Um faroeste sujo, regional e necessário sobre o absurdo nacional
Com direção de Fábio Flecha e orçamento modesto, Do Sul, a Vingança emerge como um dos filmes brasileiros mais ousados e singulares dos últimos anos. Enraizado na tríplice fronteira entre Brasil, Paraguai e Bolívia, o longa mistura comédia grotesca, ação violenta e crítica social, resultando em uma obra provocativa que dialoga com Tarantino, Glauber Rocha e o realismo mágico latino-americano — mas sem perder seu sotaque sul-mato-grossense.
O protagonista Lauriano (Felipe Lourenço), um escritor deslocado em busca de inspiração, é o fio condutor para que o espectador percorra um Brasil à margem — físico, institucional e simbólico. Sua busca por “Jacaré” (o brilhante Espedito Di Montebranco) logo se transforma em uma espiral de absurdos: milicianos místicos, jagunços filósofos, políticos farsescos. Tudo isso embalado por uma atmosfera de decadência e humor corrosivo.
Mas não se engane: o riso vem sempre com um gosto amargo. A caricatura é o caminho para a crítica.

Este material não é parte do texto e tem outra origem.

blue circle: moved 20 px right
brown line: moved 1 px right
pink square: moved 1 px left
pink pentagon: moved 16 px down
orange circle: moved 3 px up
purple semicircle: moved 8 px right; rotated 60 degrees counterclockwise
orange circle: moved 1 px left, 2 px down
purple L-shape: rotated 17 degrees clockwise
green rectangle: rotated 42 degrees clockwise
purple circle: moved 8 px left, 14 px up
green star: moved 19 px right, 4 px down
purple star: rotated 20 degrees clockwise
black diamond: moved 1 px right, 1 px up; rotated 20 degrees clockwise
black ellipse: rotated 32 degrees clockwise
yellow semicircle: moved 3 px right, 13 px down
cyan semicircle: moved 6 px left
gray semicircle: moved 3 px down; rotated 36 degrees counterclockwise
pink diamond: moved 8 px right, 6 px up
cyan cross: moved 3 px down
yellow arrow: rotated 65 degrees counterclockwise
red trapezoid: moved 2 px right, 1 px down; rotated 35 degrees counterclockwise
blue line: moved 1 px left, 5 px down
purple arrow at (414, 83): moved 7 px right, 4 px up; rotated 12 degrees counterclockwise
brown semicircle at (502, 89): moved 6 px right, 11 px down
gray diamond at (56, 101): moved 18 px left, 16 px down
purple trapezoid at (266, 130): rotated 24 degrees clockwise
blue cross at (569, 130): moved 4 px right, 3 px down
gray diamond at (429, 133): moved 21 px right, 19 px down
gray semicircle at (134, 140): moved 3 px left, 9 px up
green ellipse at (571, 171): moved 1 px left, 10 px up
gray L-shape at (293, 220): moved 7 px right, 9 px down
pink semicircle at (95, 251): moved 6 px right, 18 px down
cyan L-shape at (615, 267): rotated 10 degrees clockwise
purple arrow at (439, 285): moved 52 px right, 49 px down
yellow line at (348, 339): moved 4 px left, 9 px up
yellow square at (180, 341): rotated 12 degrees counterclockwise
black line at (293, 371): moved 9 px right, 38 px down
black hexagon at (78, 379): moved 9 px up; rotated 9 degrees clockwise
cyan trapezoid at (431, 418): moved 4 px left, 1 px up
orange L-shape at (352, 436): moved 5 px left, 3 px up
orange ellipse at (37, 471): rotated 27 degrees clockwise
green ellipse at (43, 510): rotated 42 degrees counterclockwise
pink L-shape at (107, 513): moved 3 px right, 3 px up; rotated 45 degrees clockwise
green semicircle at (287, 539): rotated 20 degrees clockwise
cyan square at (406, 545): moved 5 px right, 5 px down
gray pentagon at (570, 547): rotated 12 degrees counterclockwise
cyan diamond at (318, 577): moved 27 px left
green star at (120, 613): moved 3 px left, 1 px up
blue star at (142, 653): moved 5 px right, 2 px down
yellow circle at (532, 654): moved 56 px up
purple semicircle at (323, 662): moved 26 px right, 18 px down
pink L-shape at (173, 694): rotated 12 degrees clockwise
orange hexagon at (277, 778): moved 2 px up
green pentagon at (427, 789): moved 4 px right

E é nesse desequilíbrio entre sátira e brutalidade que o filme encontra sua força.
Apesar das limitações técnicas — perceptíveis especialmente na mixagem de som e em sequências de ação com cortes secos — o filme entrega um refinamento visual impressionante. A fotografia evita o “postalismo” e investe em composições que evidenciam o abandono físico e institucional daquela terra de ninguém. A luz natural do fim de tarde, em especial, dá ao filme uma textura sensorial que casa com seu discurso.
O roteiro, por sua vez, é afiado, irônico e recheado de diálogos saborosos. Há uma cadência própria, quase teatral, que pode estranhar alguns, mas que reforça a proposta autoral da obra.
Lauriano é o observador passivo que representa o olhar urbano sobre o “interior selvagem”. Já Jacaré, interpretado com carisma feroz por Di Montebranco, mistura brutalidade e sabedoria, beirando o mítico sem perder a humanidade. Outro destaque é Luciana Kreutzer como Dra. Lucia, uma figura feminina que subverte o papel de coadjuvante decorativa e impõe presença sem recorrer ao estereótipo da “durona”.
Finalista do World Film Festival em Cannes e vencedor de Melhor Longa Indie no Los Angeles Film Awards, Do Sul, a Vingança vai além da caricatura regional: é uma denúncia disfarçada de comédia, um retrato do Brasil profundo onde a institucionalidade é piada de mau gosto e a sobrevivência é arte diária.
Mais do que um filme de ação com tintas cômicas, Do Sul, a Vingança é um ato de resistência cinematográfica. Um retrato de um país real — não aquele das novelas ou das capitais — onde o grotesco e o trágico caminham juntos. É cinema sujo, autoral, e extremamente necessário.
“É Mato Grosso do Sul, porra!” — não como bordão, mas como afirmação política e estética.
*Título assistido em Cabine de Imprensa Virtual promovida pela Kolbe Arte/Render Brasil.